Le Comité consultatif national d’éthique (CCNE) s’est récemment penché sur les usages des données de santé et sur les risques inhérents à toute réduction de la personne à certaines de ses caractéristiques : assignation, profilage et stigmatisation. Cet avis s'inscrit dans le prolongement des réflexions que le CCNE conduit depuis plusieurs décennies afin de prendre la pleine mesure de ces risques pour en limiter et en maîtriser la portée.
La question centrale est donc de déterminer dans quelle mesure ces données existent, sont mobilisables et contribuent à améliorer la qualité des soins et l'équité en santé, tout en évaluant les risques de mésusage ou d'atteinte aux droits fondamentaux.

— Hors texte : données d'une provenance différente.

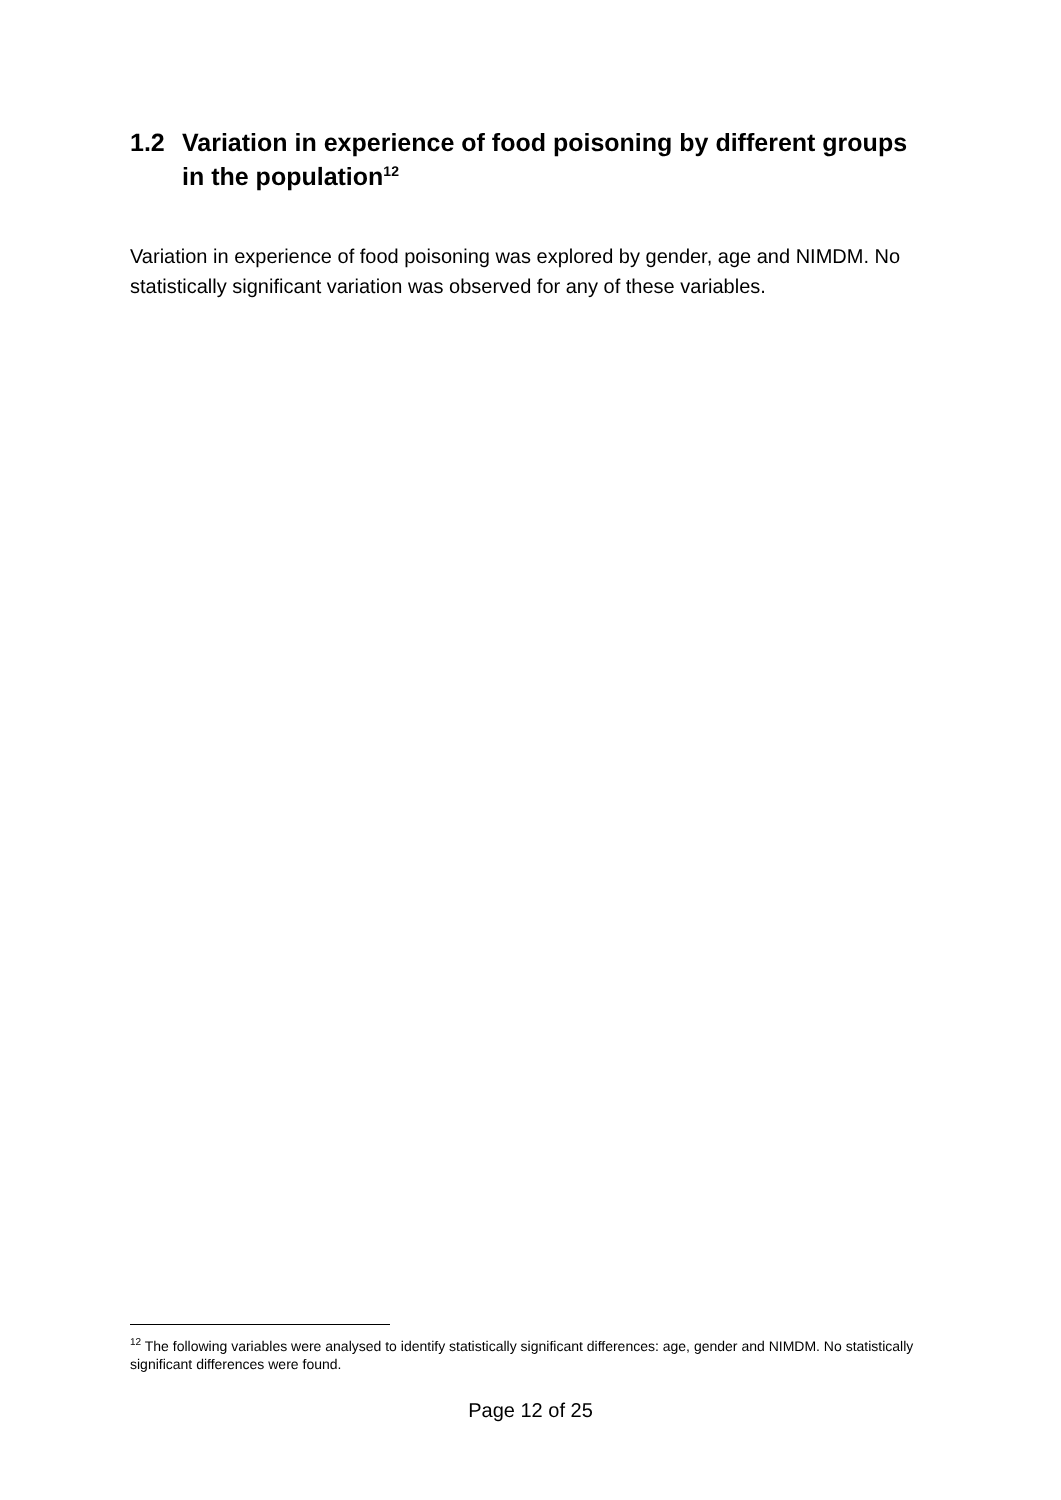1.2 Variation in experience of food poisoning by different groups in the population<sup>12</sup>
Variation in experience of food poisoning was explored by gender, age and NIMDM. No statistically significant variation was observed for any of these variables.
<sup>12</sup> The following variables were analysed to identify statistically significant differences: age, gender and NIMDM. No statistically significant differences were found.
Page 12 of 25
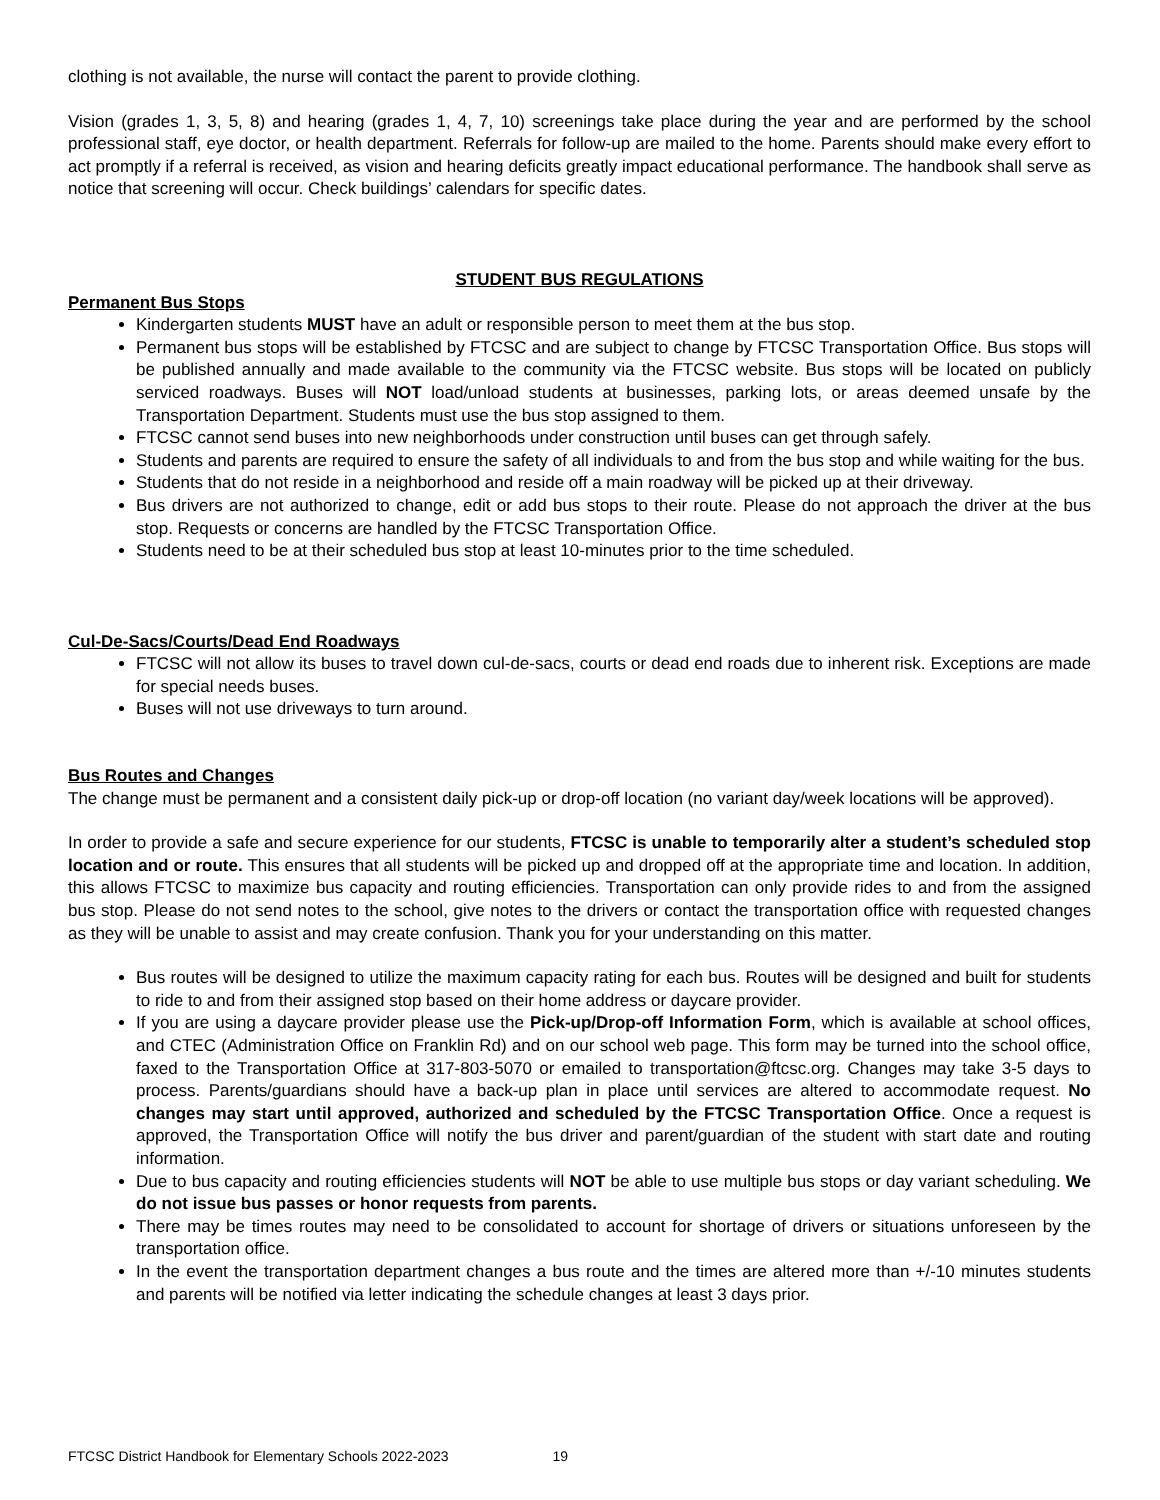clothing is not available, the nurse will contact the parent to provide clothing.
Vision (grades 1, 3, 5, 8) and hearing (grades 1, 4, 7, 10) screenings take place during the year and are performed by the school professional staff, eye doctor, or health department. Referrals for follow-up are mailed to the home. Parents should make every effort to act promptly if a referral is received, as vision and hearing deficits greatly impact educational performance. The handbook shall serve as notice that screening will occur. Check buildings’ calendars for specific dates.
STUDENT BUS REGULATIONS
Permanent Bus Stops
Kindergarten students MUST have an adult or responsible person to meet them at the bus stop.
Permanent bus stops will be established by FTCSC and are subject to change by FTCSC Transportation Office. Bus stops will be published annually and made available to the community via the FTCSC website. Bus stops will be located on publicly serviced roadways. Buses will NOT load/unload students at businesses, parking lots, or areas deemed unsafe by the Transportation Department. Students must use the bus stop assigned to them.
FTCSC cannot send buses into new neighborhoods under construction until buses can get through safely.
Students and parents are required to ensure the safety of all individuals to and from the bus stop and while waiting for the bus.
Students that do not reside in a neighborhood and reside off a main roadway will be picked up at their driveway.
Bus drivers are not authorized to change, edit or add bus stops to their route. Please do not approach the driver at the bus stop. Requests or concerns are handled by the FTCSC Transportation Office.
Students need to be at their scheduled bus stop at least 10-minutes prior to the time scheduled.
Cul-De-Sacs/Courts/Dead End Roadways
FTCSC will not allow its buses to travel down cul-de-sacs, courts or dead end roads due to inherent risk. Exceptions are made for special needs buses.
Buses will not use driveways to turn around.
Bus Routes and Changes
The change must be permanent and a consistent daily pick-up or drop-off location (no variant day/week locations will be approved).
In order to provide a safe and secure experience for our students, FTCSC is unable to temporarily alter a student’s scheduled stop location and or route. This ensures that all students will be picked up and dropped off at the appropriate time and location. In addition, this allows FTCSC to maximize bus capacity and routing efficiencies. Transportation can only provide rides to and from the assigned bus stop. Please do not send notes to the school, give notes to the drivers or contact the transportation office with requested changes as they will be unable to assist and may create confusion. Thank you for your understanding on this matter.
Bus routes will be designed to utilize the maximum capacity rating for each bus. Routes will be designed and built for students to ride to and from their assigned stop based on their home address or daycare provider.
If you are using a daycare provider please use the Pick-up/Drop-off Information Form, which is available at school offices, and CTEC (Administration Office on Franklin Rd) and on our school web page. This form may be turned into the school office, faxed to the Transportation Office at 317-803-5070 or emailed to transportation@ftcsc.org. Changes may take 3-5 days to process. Parents/guardians should have a back-up plan in place until services are altered to accommodate request. No changes may start until approved, authorized and scheduled by the FTCSC Transportation Office. Once a request is approved, the Transportation Office will notify the bus driver and parent/guardian of the student with start date and routing information.
Due to bus capacity and routing efficiencies students will NOT be able to use multiple bus stops or day variant scheduling. We do not issue bus passes or honor requests from parents.
There may be times routes may need to be consolidated to account for shortage of drivers or situations unforeseen by the transportation office.
In the event the transportation department changes a bus route and the times are altered more than +/-10 minutes students and parents will be notified via letter indicating the schedule changes at least 3 days prior.
FTCSC District Handbook for Elementary Schools 2022-2023 19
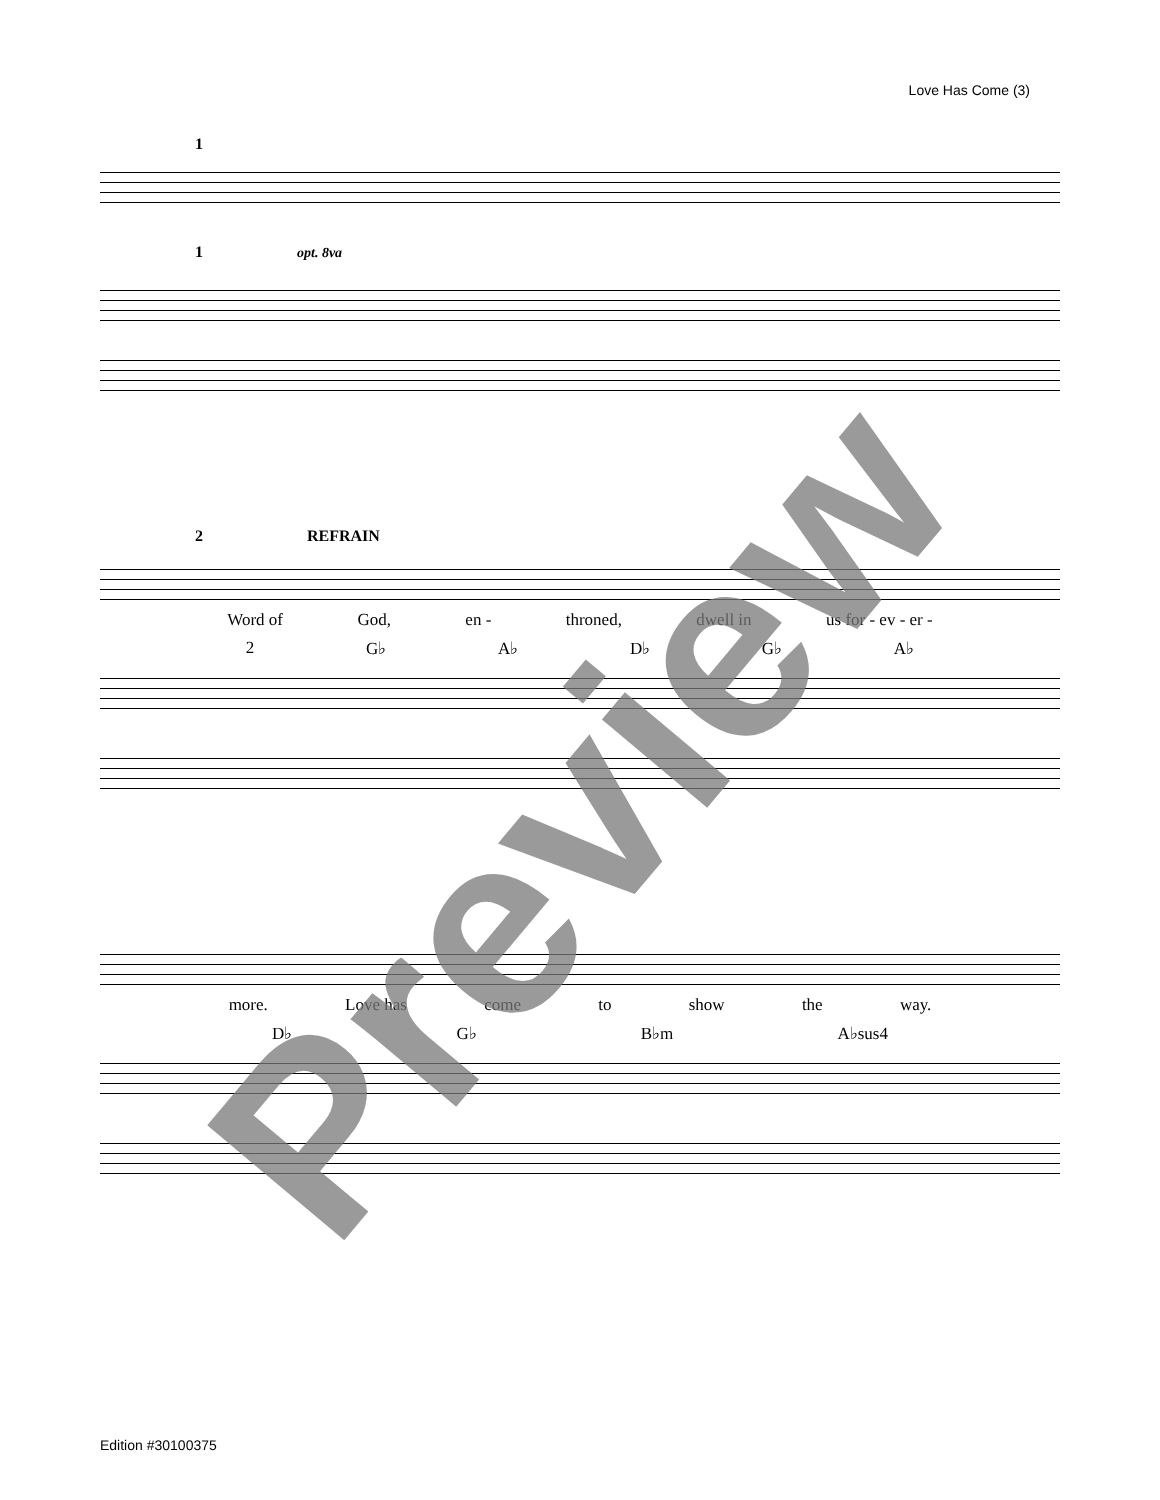Love Has Come (3)
1
1 opt. 8va
2 REFRAIN
Word of God, en - throned, dwell in us for - ev - er -
2 G♭ A♭ D♭ G♭ A♭
more. Love has come to show the way.
D♭ G♭ B♭m A♭sus4
Preview
Edition #30100375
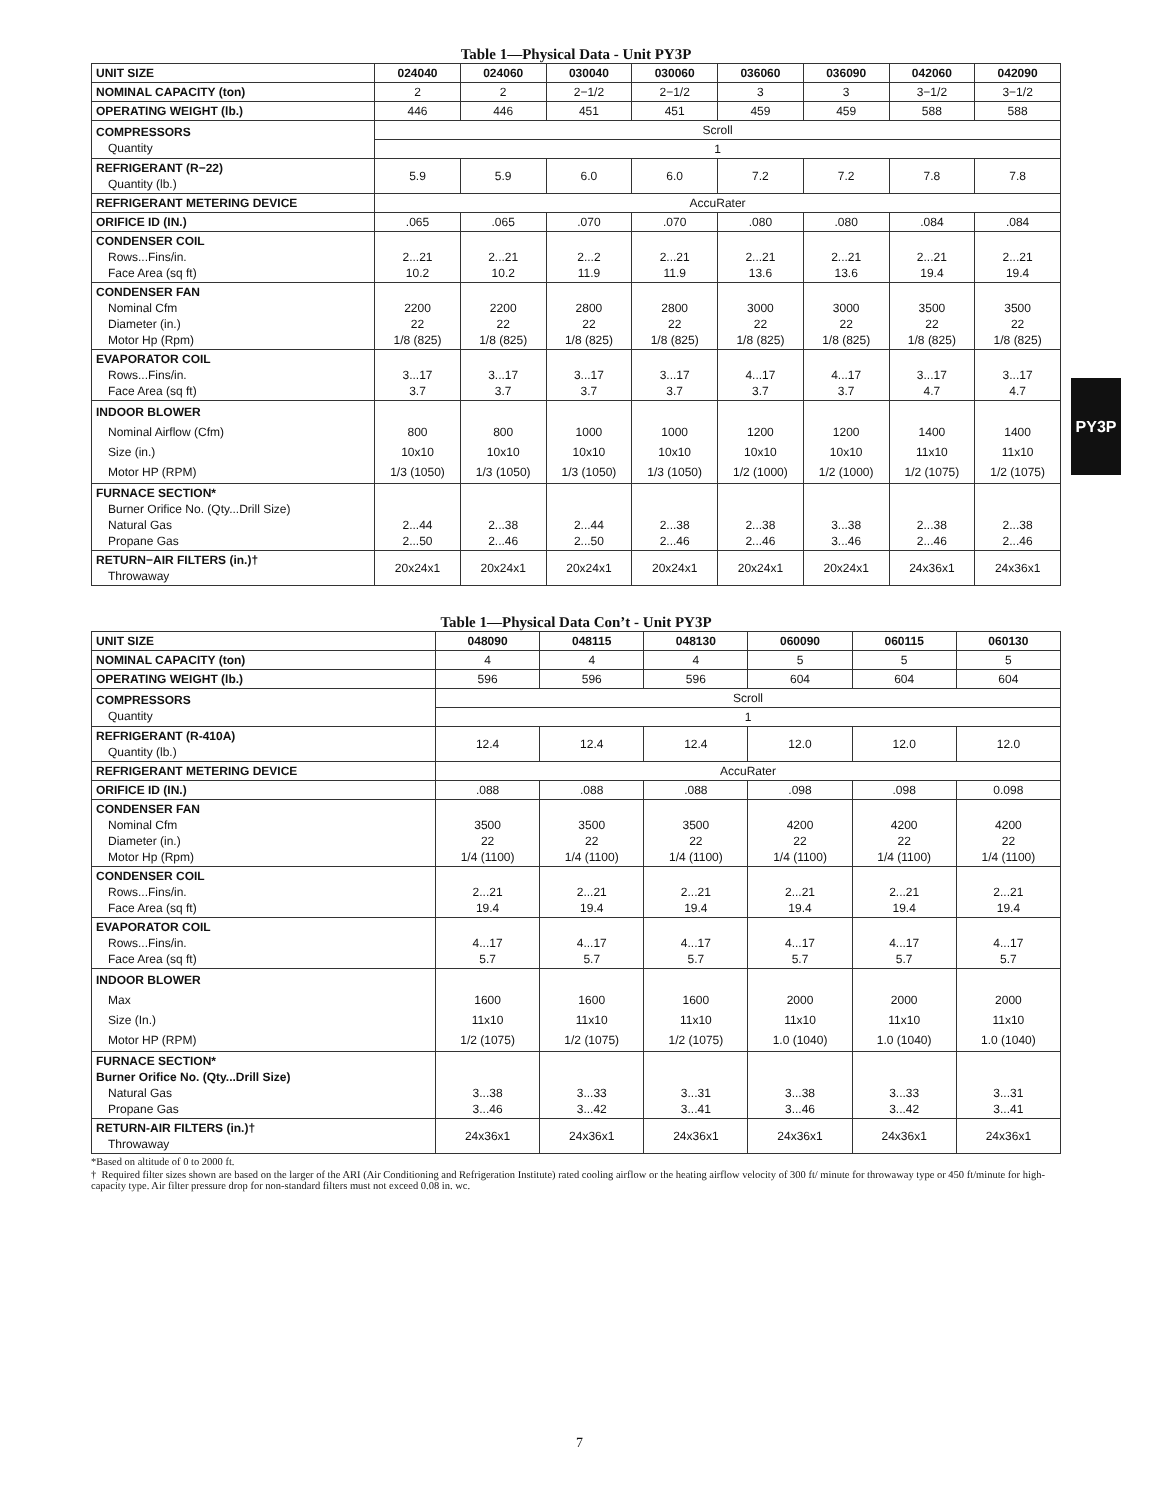PY3P
Table 1—Physical Data - Unit PY3P
| UNIT SIZE | 024040 | 024060 | 030040 | 030060 | 036060 | 036090 | 042060 | 042090 |
| NOMINAL CAPACITY (ton) | 2 | 2 | 2−1/2 | 2−1/2 | 3 | 3 | 3−1/2 | 3−1/2 |
| OPERATING WEIGHT (lb.) | 446 | 446 | 451 | 451 | 459 | 459 | 588 | 588 |
| COMPRESSORS Quantity | Scroll | | | | | | | |
| | 1 | | | | | | | |
| REFRIGERANT (R−22) Quantity (lb.) | 5.9 | 5.9 | 6.0 | 6.0 | 7.2 | 7.2 | 7.8 | 7.8 |
| REFRIGERANT METERING DEVICE | AccuRater | | | | | | | |
| ORIFICE ID (IN.) | .065 | .065 | .070 | .070 | .080 | .080 | .084 | .084 |
| CONDENSER COIL Rows...Fins/in. Face Area (sq ft) | 2...21 10.2 | 2...21 10.2 | 2...2 11.9 | 2...21 11.9 | 2...21 13.6 | 2...21 13.6 | 2...21 19.4 | 2...21 19.4 |
| CONDENSER FAN Nominal Cfm Diameter (in.) Motor Hp (Rpm) | 2200 22 1/8 (825) | 2200 22 1/8 (825) | 2800 22 1/8 (825) | 2800 22 1/8 (825) | 3000 22 1/8 (825) | 3000 22 1/8 (825) | 3500 22 1/8 (825) | 3500 22 1/8 (825) |
| EVAPORATOR COIL Rows...Fins/in. Face Area (sq ft) | 3...17 3.7 | 3...17 3.7 | 3...17 3.7 | 3...17 3.7 | 4...17 3.7 | 4...17 3.7 | 3...17 4.7 | 3...17 4.7 |
| INDOOR BLOWER Nominal Airflow (Cfm) Size (in.) Motor HP (RPM) | 800 10x10 1/3 (1050) | 800 10x10 1/3 (1050) | 1000 10x10 1/3 (1050) | 1000 10x10 1/3 (1050) | 1200 10x10 1/2 (1000) | 1200 10x10 1/2 (1000) | 1400 11x10 1/2 (1075) | 1400 11x10 1/2 (1075) |
| FURNACE SECTION* Burner Orifice No. (Qty...Drill Size) Natural Gas Propane Gas | 2...44 2...50 | 2...38 2...46 | 2...44 2...50 | 2...38 2...46 | 2...38 2...46 | 3...38 3...46 | 2...38 2...46 | 2...38 2...46 |
| RETURN−AIR FILTERS (in.)† Throwaway | 20x24x1 | 20x24x1 | 20x24x1 | 20x24x1 | 20x24x1 | 20x24x1 | 24x36x1 | 24x36x1 |
Table 1—Physical Data Con’t - Unit PY3P
| UNIT SIZE | 048090 | 048115 | 048130 | 060090 | 060115 | 060130 |
| NOMINAL CAPACITY (ton) | 4 | 4 | 4 | 5 | 5 | 5 |
| OPERATING WEIGHT (lb.) | 596 | 596 | 596 | 604 | 604 | 604 |
| COMPRESSORS Quantity | Scroll | | | | | |
| | 1 | | | | | |
| REFRIGERANT (R-410A) Quantity (lb.) | 12.4 | 12.4 | 12.4 | 12.0 | 12.0 | 12.0 |
| REFRIGERANT METERING DEVICE | AccuRater | | | | | |
| ORIFICE ID (IN.) | .088 | .088 | .088 | .098 | .098 | 0.098 |
| CONDENSER FAN Nominal Cfm Diameter (in.) Motor Hp (Rpm) | 3500 22 1/4 (1100) | 3500 22 1/4 (1100) | 3500 22 1/4 (1100) | 4200 22 1/4 (1100) | 4200 22 1/4 (1100) | 4200 22 1/4 (1100) |
| CONDENSER COIL Rows...Fins/in. Face Area (sq ft) | 2...21 19.4 | 2...21 19.4 | 2...21 19.4 | 2...21 19.4 | 2...21 19.4 | 2...21 19.4 |
| EVAPORATOR COIL Rows...Fins/in. Face Area (sq ft) | 4...17 5.7 | 4...17 5.7 | 4...17 5.7 | 4...17 5.7 | 4...17 5.7 | 4...17 5.7 |
| INDOOR BLOWER Max Size (In.) Motor HP (RPM) | 1600 11x10 1/2 (1075) | 1600 11x10 1/2 (1075) | 1600 11x10 1/2 (1075) | 2000 11x10 1.0 (1040) | 2000 11x10 1.0 (1040) | 2000 11x10 1.0 (1040) |
| FURNACE SECTION* Burner Orifice No. (Qty...Drill Size) Natural Gas Propane Gas | 3...38 3...46 | 3...33 3...42 | 3...31 3...41 | 3...38 3...46 | 3...33 3...42 | 3...31 3...41 |
| RETURN-AIR FILTERS (in.)† Throwaway | 24x36x1 | 24x36x1 | 24x36x1 | 24x36x1 | 24x36x1 | 24x36x1 |
*Based on altitude of 0 to 2000 ft.
† Required filter sizes shown are based on the larger of the ARI (Air Conditioning and Refrigeration Institute) rated cooling airflow or the heating airflow velocity of 300 ft/ minute for throwaway type or 450 ft/minute for high-capacity type. Air filter pressure drop for non-standard filters must not exceed 0.08 in. wc.
7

L’avis tente de répondre à cette question en quatre temps :
- Tout d’abord, il clarifie les termes des catégories mobilisées « origine », « ethnie » et « race » qui ne recouvrent pas les mêmes réalités selon qu’ils sont employés en biologie, en sociologie ou dans le langage ordinaire.
- L’avis examine ensuite le dilemme éthique de ce sujet : il s’agit de données qui peuvent être à la fois nécessaires et porteuses de risques. Nécessaires, parce que l’origine géographique informe sur les expositions à certains agents infectieux, sur les effets des parcours migratoires sur la santé, sur les inégalités d’accès aux soins, et parfois sur des particularités génétiques pertinentes pour l’adaptation des traitements. Et porteuses de risques, car le recours non encadré à des catégories ethniques conduit à « biologiser » des déterminants qui sont en réalité sociaux, à stigmatiser des groupes et à occulter les véritables causes des inégalités de santé, lesquelles tiennent le plus souvent aux conditions de vie, de logement et de travail.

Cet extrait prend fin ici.